Former Hawke's Bay LandSAR volunteers say lack of support drove them to quit

There have been a number of resignations at Hawke's Bay Land Search and Rescue (LandSAR) following Cyclone Gabrielle last year.

Former volunteers say it's due to a loss of trust and a lack of support. Locals, including LandSAR volunteers, were in the floodwaters for hours rescuing people and making life-and-death decisions.

CEO Carl McOnie acknowledges that a handful of volunteers were working around the clock in the first few days of the cyclone's aftermath, who were joined by more volunteers later on.

"I know my volunteers in HB did an exceptional job, probably above and beyond that initial search planning period," he told Newshub.

But since then a number of those volunteers have quit. One of them, who didn't want to be named, told Newshub it was a privilege to help so many people in those initial days, however the organisation was not supportive.

"Overshadowing that was the lack of respect and empathy from some Hawke's Bay LandSAR towards volunteers who were in the frontline in the first few days in terms of the personal impact on them and their families," they said.

And following that traumatic time, they haven't been involved in any debriefs.

"Not having the opportunity to have a debrief or meaningful support has actually been a most harrowing and horrible experience. There is now a loss of trust that LandSAR would support my personal well-being," they said.

"I had always thought that we would be well supported and listened to, but that was not my experience."

McOnie admits there are problems with LandSAR in Hawke's Bay and he is aware of the resignations.

"Yeah... I'm aware of internal issues that the LandSAR HB committee is dealing with," he said.

He said more wellbeing support has been developed for volunteers.

"Our peer support kicked off about six months ago and that was a lesson we learnt out of Gabrielle about having people on the ground at a local level that can support," he said.

It's not the only area for improvement though. The volunteer told Newshub they feared if another cyclone hit, LandSAR wouldn't be any better off due to the lack of debriefing.

"The learning opportunities, from all of those who were in the frontline on the first few days, have not been captured is a huge loss for LandSAR and means that the organisation is not well placed for future events," they said.

The organisation said there have been discussions between executive and local committees about its response, and in December it asked the Government for more funding to provide better equipment, training and resources.

"So they certainly know that the search and rescue sector as a whole can support Civil Defence," said McOnie.

LandSAR wanted to bring more volunteers into Hawke's Bay during the cyclone - but McOnie told Newshub the offer was turned down by the National Emergency Management Agency.

"Having a large number of volunteers brought in was not something they (NEMA) had the logistics to be able to do," he said.

NEMA declined Newshub's request for an interview - saying it wouldn't be appropriate while the Government's inquiry was underway.

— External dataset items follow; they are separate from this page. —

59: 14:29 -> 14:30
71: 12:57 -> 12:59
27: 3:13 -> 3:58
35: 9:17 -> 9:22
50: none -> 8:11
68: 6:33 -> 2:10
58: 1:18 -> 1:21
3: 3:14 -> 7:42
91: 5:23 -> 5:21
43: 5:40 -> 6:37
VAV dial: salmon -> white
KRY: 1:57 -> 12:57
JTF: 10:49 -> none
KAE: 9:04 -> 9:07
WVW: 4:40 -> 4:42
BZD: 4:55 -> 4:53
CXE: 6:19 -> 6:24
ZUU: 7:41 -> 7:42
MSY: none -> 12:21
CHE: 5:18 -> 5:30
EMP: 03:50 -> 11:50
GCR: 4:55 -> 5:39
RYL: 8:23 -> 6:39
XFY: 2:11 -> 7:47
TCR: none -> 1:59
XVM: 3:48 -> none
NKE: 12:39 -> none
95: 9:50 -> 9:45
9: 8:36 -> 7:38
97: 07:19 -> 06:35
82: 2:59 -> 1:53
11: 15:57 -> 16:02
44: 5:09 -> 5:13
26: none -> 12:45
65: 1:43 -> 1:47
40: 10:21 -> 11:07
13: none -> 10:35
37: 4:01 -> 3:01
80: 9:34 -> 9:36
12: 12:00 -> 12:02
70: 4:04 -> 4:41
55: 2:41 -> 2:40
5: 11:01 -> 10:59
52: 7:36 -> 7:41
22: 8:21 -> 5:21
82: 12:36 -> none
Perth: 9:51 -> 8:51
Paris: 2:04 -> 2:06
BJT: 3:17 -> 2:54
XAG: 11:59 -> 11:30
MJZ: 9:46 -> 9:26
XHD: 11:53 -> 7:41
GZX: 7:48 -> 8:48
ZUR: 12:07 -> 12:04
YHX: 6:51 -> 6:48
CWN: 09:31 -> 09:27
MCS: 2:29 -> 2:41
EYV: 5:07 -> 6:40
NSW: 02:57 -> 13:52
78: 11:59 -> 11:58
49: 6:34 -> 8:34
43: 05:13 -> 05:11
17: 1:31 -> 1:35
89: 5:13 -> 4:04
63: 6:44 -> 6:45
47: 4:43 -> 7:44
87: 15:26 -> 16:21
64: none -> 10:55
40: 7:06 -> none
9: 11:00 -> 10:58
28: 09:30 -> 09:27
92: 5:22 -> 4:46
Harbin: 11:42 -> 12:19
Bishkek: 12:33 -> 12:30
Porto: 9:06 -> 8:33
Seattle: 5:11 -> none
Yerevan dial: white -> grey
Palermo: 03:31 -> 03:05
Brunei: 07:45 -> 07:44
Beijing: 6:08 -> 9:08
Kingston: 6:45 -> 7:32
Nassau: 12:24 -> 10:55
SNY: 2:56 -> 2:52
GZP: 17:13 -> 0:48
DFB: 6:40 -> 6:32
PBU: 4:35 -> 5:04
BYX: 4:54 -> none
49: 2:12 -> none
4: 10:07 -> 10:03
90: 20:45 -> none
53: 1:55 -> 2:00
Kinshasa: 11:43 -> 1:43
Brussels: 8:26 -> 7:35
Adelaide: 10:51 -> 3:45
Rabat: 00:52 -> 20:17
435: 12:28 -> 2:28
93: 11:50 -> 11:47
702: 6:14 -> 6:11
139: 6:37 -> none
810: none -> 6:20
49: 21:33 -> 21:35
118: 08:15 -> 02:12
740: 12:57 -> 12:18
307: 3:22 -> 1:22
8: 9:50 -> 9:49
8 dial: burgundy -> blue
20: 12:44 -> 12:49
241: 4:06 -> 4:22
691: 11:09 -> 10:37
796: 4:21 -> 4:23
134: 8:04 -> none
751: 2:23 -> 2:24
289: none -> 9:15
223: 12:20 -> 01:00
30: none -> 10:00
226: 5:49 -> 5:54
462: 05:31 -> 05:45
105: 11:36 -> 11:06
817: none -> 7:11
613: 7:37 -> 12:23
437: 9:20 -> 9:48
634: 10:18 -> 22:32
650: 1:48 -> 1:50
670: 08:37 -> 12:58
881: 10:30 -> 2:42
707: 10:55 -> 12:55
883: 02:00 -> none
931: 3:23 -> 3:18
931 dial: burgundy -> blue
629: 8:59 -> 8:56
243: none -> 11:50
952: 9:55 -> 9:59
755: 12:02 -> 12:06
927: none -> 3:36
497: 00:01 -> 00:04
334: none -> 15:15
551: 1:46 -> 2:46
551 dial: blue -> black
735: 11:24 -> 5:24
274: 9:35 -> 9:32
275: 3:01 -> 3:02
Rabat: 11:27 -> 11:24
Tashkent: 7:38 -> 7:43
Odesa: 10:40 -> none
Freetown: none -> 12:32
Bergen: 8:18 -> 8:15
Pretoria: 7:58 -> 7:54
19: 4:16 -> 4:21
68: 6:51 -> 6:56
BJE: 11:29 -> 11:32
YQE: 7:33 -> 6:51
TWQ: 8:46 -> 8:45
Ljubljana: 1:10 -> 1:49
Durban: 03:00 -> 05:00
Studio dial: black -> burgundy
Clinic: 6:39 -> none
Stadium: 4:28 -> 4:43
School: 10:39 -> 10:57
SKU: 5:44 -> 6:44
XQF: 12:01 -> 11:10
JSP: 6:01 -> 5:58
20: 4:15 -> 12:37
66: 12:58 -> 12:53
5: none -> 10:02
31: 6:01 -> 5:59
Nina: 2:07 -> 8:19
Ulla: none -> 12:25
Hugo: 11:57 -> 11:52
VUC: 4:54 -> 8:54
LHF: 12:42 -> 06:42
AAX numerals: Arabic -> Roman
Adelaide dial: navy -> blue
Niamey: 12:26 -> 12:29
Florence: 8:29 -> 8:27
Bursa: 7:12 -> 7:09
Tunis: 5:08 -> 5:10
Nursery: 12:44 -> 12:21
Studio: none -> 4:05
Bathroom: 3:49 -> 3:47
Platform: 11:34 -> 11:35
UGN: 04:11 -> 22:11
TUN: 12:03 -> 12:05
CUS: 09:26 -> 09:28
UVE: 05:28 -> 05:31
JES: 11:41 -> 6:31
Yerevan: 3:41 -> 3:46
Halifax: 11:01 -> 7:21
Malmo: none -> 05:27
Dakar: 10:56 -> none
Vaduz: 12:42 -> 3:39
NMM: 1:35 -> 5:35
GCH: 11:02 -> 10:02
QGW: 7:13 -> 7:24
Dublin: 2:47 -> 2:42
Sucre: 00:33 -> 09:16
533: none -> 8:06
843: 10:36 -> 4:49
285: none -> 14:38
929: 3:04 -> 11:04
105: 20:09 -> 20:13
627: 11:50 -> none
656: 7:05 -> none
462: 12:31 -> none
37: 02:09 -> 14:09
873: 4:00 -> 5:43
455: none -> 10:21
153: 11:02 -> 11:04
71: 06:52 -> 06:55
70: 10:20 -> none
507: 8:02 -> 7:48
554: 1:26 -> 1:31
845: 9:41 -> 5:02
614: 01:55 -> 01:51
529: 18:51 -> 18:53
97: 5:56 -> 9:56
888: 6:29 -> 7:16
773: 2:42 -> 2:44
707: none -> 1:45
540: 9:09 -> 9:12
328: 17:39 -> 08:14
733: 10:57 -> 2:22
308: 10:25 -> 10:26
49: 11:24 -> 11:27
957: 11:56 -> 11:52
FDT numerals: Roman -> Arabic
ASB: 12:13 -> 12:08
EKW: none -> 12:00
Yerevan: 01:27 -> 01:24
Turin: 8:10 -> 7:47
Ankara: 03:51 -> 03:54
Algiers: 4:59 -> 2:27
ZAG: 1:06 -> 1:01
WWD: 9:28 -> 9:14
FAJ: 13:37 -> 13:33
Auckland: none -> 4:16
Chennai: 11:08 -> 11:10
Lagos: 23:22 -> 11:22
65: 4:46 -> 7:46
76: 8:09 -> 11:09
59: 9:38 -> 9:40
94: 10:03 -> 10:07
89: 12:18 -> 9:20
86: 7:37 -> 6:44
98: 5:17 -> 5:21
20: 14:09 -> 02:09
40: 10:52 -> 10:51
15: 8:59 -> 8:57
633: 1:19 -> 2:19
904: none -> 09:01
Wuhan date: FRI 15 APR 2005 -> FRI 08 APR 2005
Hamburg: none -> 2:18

Two separate inquiries are due to be released next month, one focused on Hawke's Bay Civil Defence, and the other on the entire emergency response to Cyclone Gabrielle and Auckland Floods.

Emergency Management Minister Mark Mitchell currently has the draft report.

"I anticipate having read the draft report that we'll make some changes. We have to have our readiness, response and recovery well coordinated at a central level but also a local level," he said.

LandSAR falls under the Ministry of Transport, which couldn't confirm if it had received LandSAR's request, but Transport Minister Simeon Brown said he appreciates the work the organisation does.

"It's vitally important they're supported and resourced to do their job," he said.

"Currently, there is a Government inquiry into the response to the North Island severe weather events that is due to report back by the end of March.

"Cabinet will then consider its recommendations to determine what should be undertaken to prepare for future emergency events."